Buller District saw the highest increase in tourism spending over the period analyzed at 52%. Punakaiki Pancake Rocks, Paparoa National Park and the Great Coast Road – which planet alone called one of the 10 best coastal drives in the world – are among the district’s best-known attractions, while charismatic small towns such as Reefton, Charleston and Karamea are among its more hidden gems.
A third of tourism spending in the Buller district came from Christchurch, Nelson, Auckland and Greymouth accounting for nine per cent, seven per cent and six per cent respectively.
The Waikato also had an exceptional summer, with visitors spending up to 20% compared to the previous summer. The surf town of Raglan proved particularly popular with Aucklanders, who accounted for 48% of tourism spending, and Hamiltonians, who accounted for 38%.

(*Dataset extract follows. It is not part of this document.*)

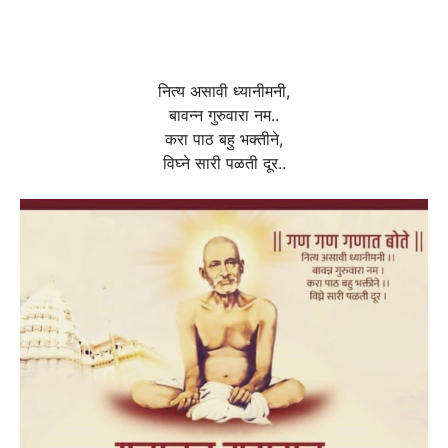
नित्य असावी ध्यानीमनी,
बावन्न गुरुवारा नम..
करा पाठ बहु भक्तीने,
विघ्ने सारी पळती दूर..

Kaikōura – famous for its encounters with wildlife such as whales, dolphins, New Zealand fur seals, penguins and several species of albatross – saw an 18% increase in visitor spending, most visitors from Canterbury, Auckland, Marlborough and Wellington.
“The other big winners were Carterton in the Wairarapa and Horowhenua, who were both favorites for Wellingtonians,” the analysts said. “And the Waitaki district, which was popular with holidaymakers from Dunedin, Christchurch and Timaru,” analysts said.